Kehidupan masyarakat urban memang keras. Terkesan individu namun sebenarnya ada kepedulian di sana. Hanya saja situasi yang membuat mereka membatasi tingkat kepedulian tersebut. Menjadi urban, tidak selalu membuatmu apatis terhadap kondisi sekitar. Namun untuk menolong, membantu, atau apapun itu namanya yang sifatnya meluangkan waktu demi orang lain sudah jarang ditemukan di kondisi kehidupan masyarakat urban yang memiliki waktu terbatas. Terbatas karena macet, terbatas karena target, terbatas karena duit. Ya selalu saja seperti itu. Pemikiran oportunis sudah hampir menguasai masyarakat urban. Selalu ada pertimbangan antara waktu yang terbuang dengan uang yang dihasilkan. Jika tidak menghasilkan lebih banyak, lebih besar, maka tinggalkan.

Ketika hidup hanya memikirkan untung rugi, maka tak akan cukup bekal ongkos yang aku bawa untuk liburan kali ini. Aku menyaksikan dengan mata kepala sendiri, bahwa ternyata tidak selamanya nilai-nilai kebaikan itu hilang di tengah kerasnya tuntutan kehidupan. Bukan hanya di Bekasi. Di Bandung, di Garut pun juga seperti itu. Ada saja bantuan yang tiba-tiba Allah berikan tanpa pernah aku perkirakan sebelumnya. Seperti misalnya saja saat ini. Di Bekasi, aku masih mempunyai teman-teman masa kecil yang Alhamdulillah masih peduli. Bukan hanya saat ini saja. Sudah beberapa kali aku kembali ke kota ini. Dan selalu ada saja teman yang memberikan pertolongannya tanpa henti. Dan hebatnya lagi, pertolongan itu diberikan oleh orang yang berbeda-beda.

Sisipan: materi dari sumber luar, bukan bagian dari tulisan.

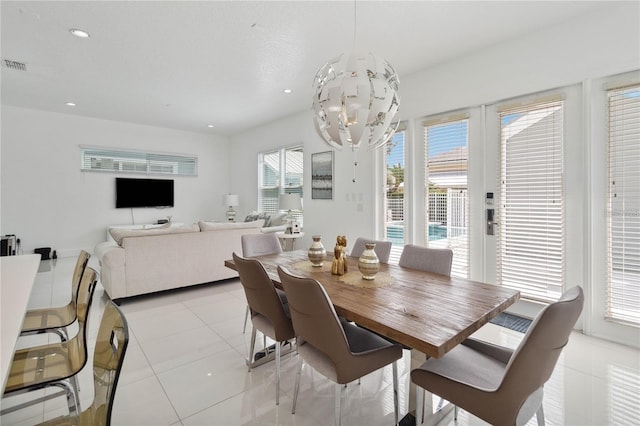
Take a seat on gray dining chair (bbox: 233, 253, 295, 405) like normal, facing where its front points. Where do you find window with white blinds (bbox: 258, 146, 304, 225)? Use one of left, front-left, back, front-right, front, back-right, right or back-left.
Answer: front-left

Tak usah lah aku menceritakan detil bantuan yang diberikannya dalam bentuk apa. Karena tulisan ini akan menjadi sangat panjang jika aku ceritakan semuanya. Cukuplah kamu tahu, bahwa di tengah kehidupan urban, masih ada rantai kebaikan. Masih ada kepedulian. Di tengah kesulitan, masih ada rasa syukur dan keinginan untuk memberikan bantuan. Ah hidup ini indah kawan. Tak perlu jauh kamu mengembara, browsing mencari tempat wisata, cukuplah perhatikan sekelilingmu, ketika ada rantai kebaikan di sana, berarti Allah sedang memberikan kesempatan kepadamu untuk meneruskan rantai kebaikan itu di tempat dan waktu yang berbeda.